The last day that no one died on Texas roads was Nov. 7, 2000. The Texas Department of Transportation (TxDOT) has been expanding its efforts to “End the Streak,” which is how their promotional materials put things. However, despite their best efforts, according to the National Highway Traffic Safety Administration (NHTSA), Texas is still the state with the most traffic deaths. Though the numbers fluctuate somewhat, with the number of fatalities falling two percent between 2016 and 2017, that still means more than 3,700 people died on Texas roads in 2017.
One New Bill Could Become Law…
While the Texas legislature has had mixed results, at best, when it comes to passing laws aimed at cutting the number of road fatalities, they are finally considering several bills intended to make a serious dent in the number of traffic deaths. One such bill, House Bill 1287, which was filed by State Rep. Celia Israel of Austin, would lower the default speed limit on unmarked residential roads to 25 mph, from the current 30 mph.
The bill was proposed after reports that kids who are playing, walking or biking on or around unmarked residential roads are more likely to be hit and injured or killed than kids doing anything around a road with a marked speed limit. Rep. Israel has been reported as saying her bill “is about saving lives, but it’s also about saving money.” Right now, if a neighborhood wants to reduce a speed limit to less than 30 miles per hour, it is necessary for the city to conduct a traffic study. If her bill passes, speed limits on unmarked roads will automatically be 25 miles per hour without conducting a traffic study.
So far, the bill has bipartisan support and it has made it out of committee. It’s still waiting to be added to the agenda for debate and a vote in the full House of Representatives.
… But Some New Bills Are Going Nowhere
Meanwhile, the other side of that mixed bag is a law that would ban texting and all other use of handheld electronic devices while driving has gotten far less support in the Legislature. Senate Bill 43, which was filed by state Sen. Judith Zaffirini of Laredo, would make the use of any electronic device not equipped with a hands-free device illegal to use while driving. According to the bill, the only time a driver would be able to text or talk on the phone, mess with the GPS or music apps, or surf the web without the use of a hands-free device, would be when they are stopped outside of a travel lane.

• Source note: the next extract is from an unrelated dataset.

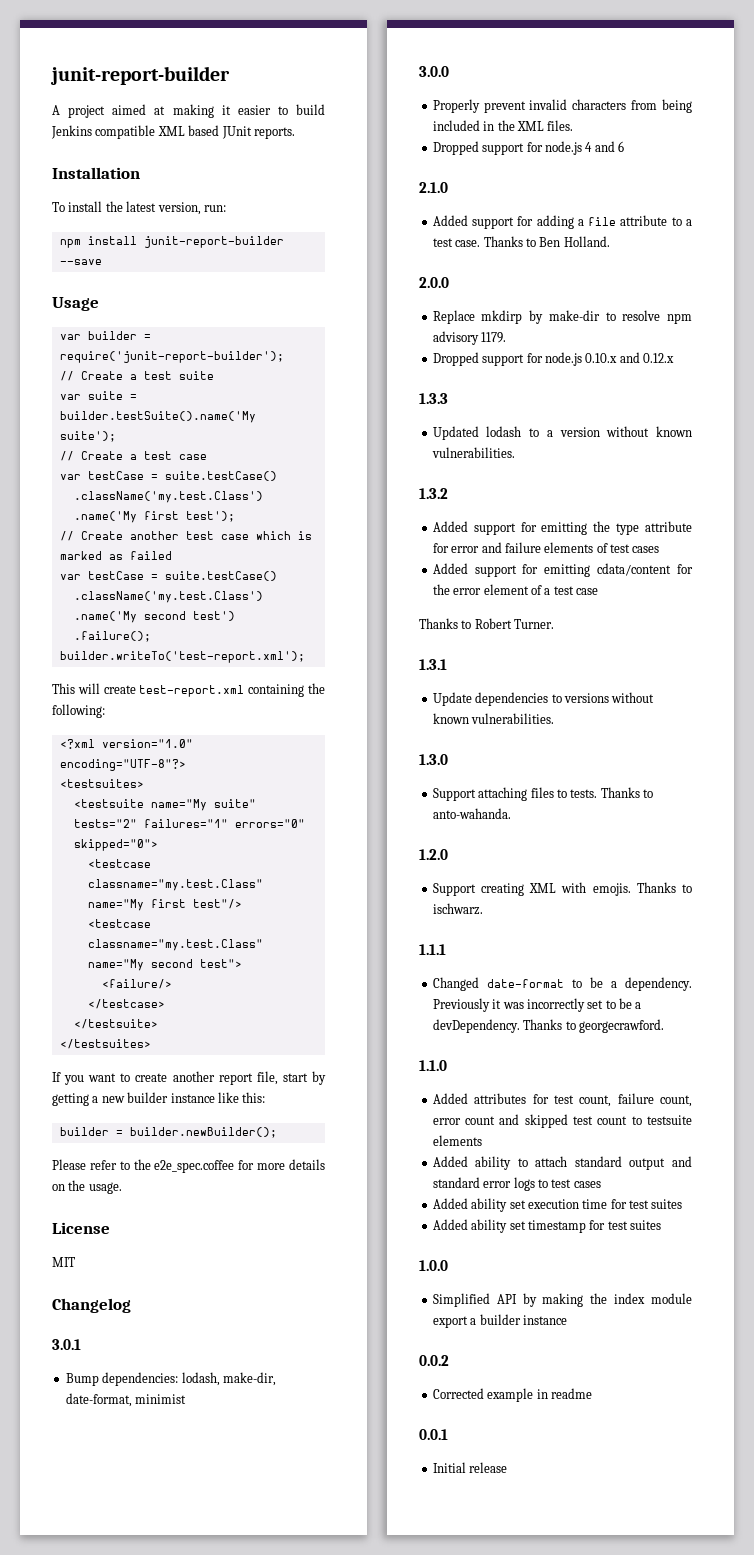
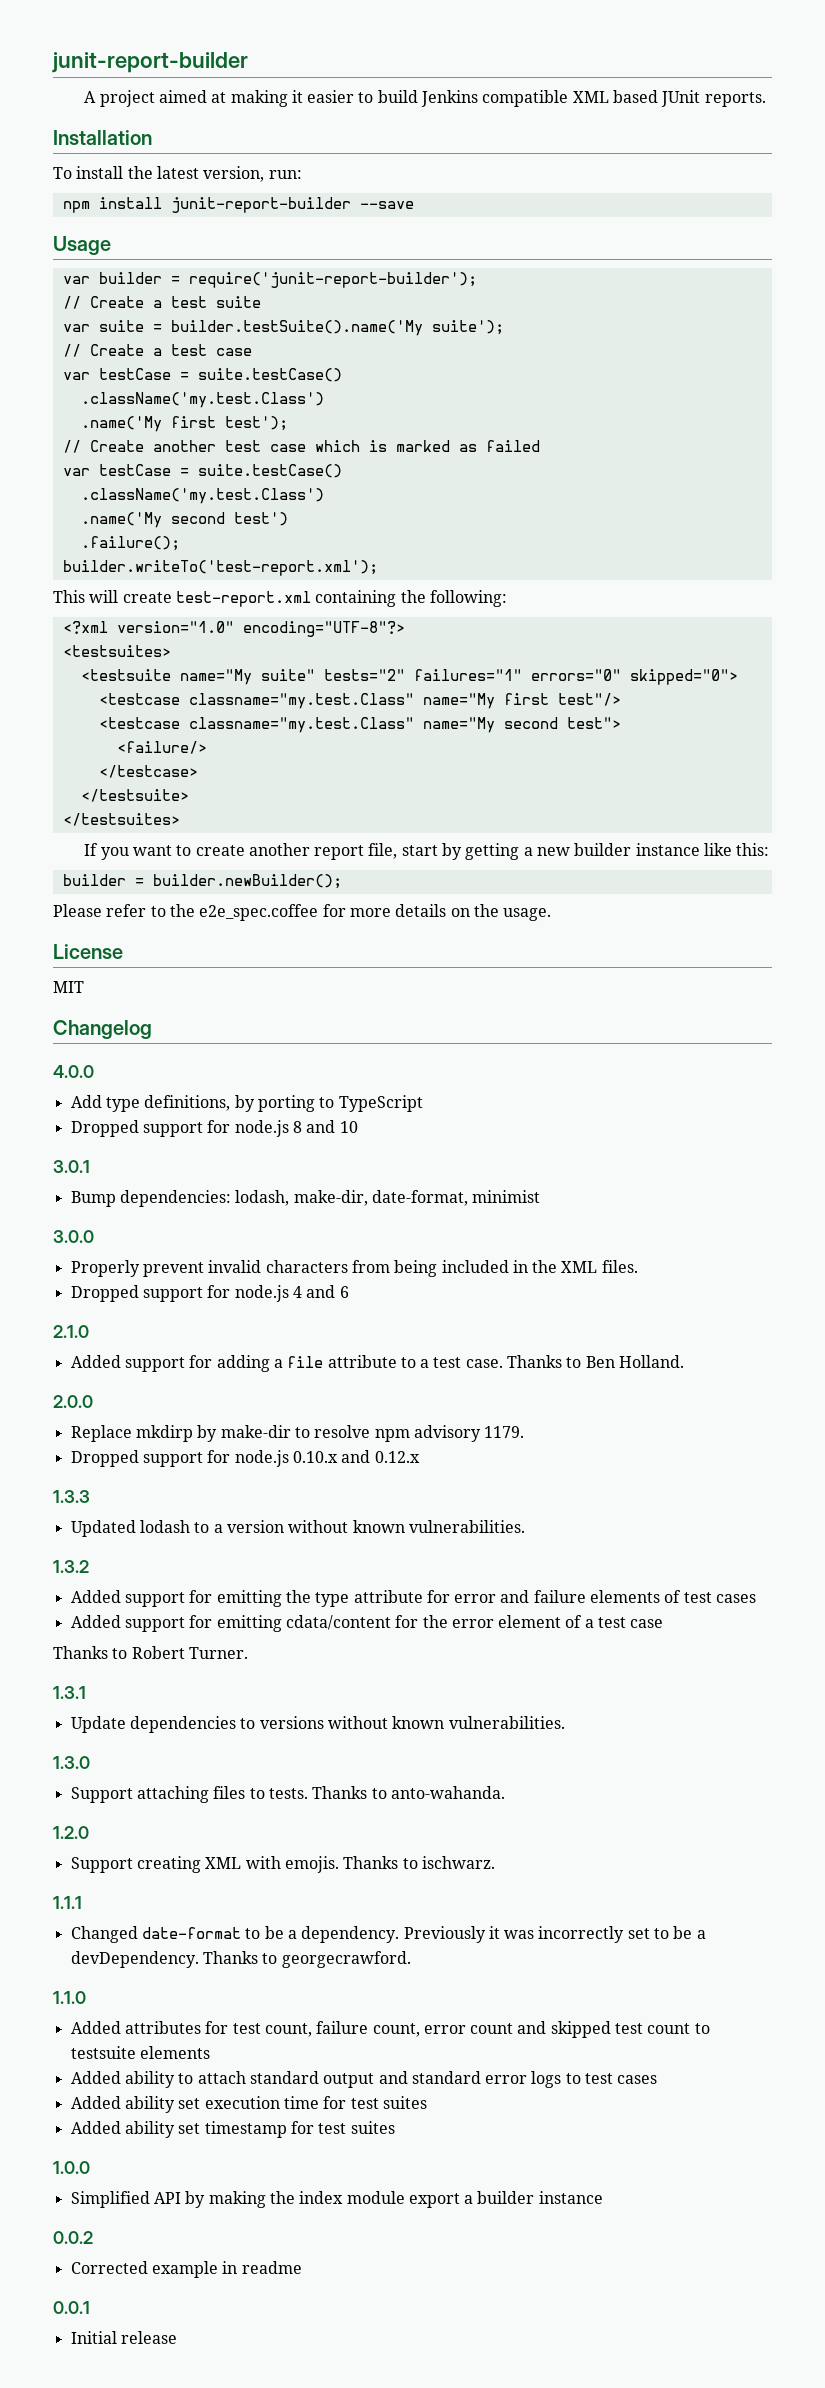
(131, 1305) none -> [53,1065,94,1078] [70,1095,423,1112] [70,1120,358,1137] // 4.0.0 // Add type definitions, by porting to TypeScript // Dropped support for node.js 8 and 10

Unfortunately, the Texas legislature, which just passed a texting ban in 2017, may not have the political will to expand that law just yet. That bill hasn’t even had a committee hearing in the Senate as yet. This, despite the numbers. According to TxDOT, there were more than 100,000 crashes in 2017 involving distracted driving, leading to 2,889 serious injuries and 444 fatalities.
A third bill designed to keep more Texans safe, House Bill 1289, is a reaction to aggressive drivers who fail to respect the rights of pedestrians to be in a crosswalk. The law would require all drivers to stop and yield to pedestrians who are legally present in a crosswalk. The current law merely requires the driver to “yield” to a pedestrian who is in a crosswalk when there is a “Walk” sign or if there is no traffic light.
While there doesn’t seem to be any vocal opposition to the bill, it remains stalled without even a committee assignment and hearing.
What If No New Laws Pass?
Of late, the Texas Transportation Commission (TTC) seems more determined than ever to expand safety on state roads. For example, back in March the TTC hosted and heard a presentation from the TxDOT Department of Engineering and Safety that indicated the agency’s seeming intention to implements a plan to reduce fatalities to zero by 2050.
Their plan seems to be modeled after Austin’s “Vision Zero” traffic plan introduced in 2016 with a goal of zero fatal injuries by 2025. Several other Texas cities have adopted similar plans, with the state of Washington being the first to adopt a statewide plan to reduce traffic deaths to zero. Since then, about half of the other states have set such plans in motion. All such plans intend to address the issue of traffic deaths through the implementation of better road design, greater enforcement of traffic laws and more effective public education programs.
Traffic experts are hopeful that the TTC will adopt such a zero-death plan when they meet later this month.
It’s clear that many Texas state officials recognize there is a problem with traffic deaths in the state, which can certainly be seen as progress; the first step to solving the problem. However, there still seems to be too much opposition to common sense measures that could make Texas Roads safer.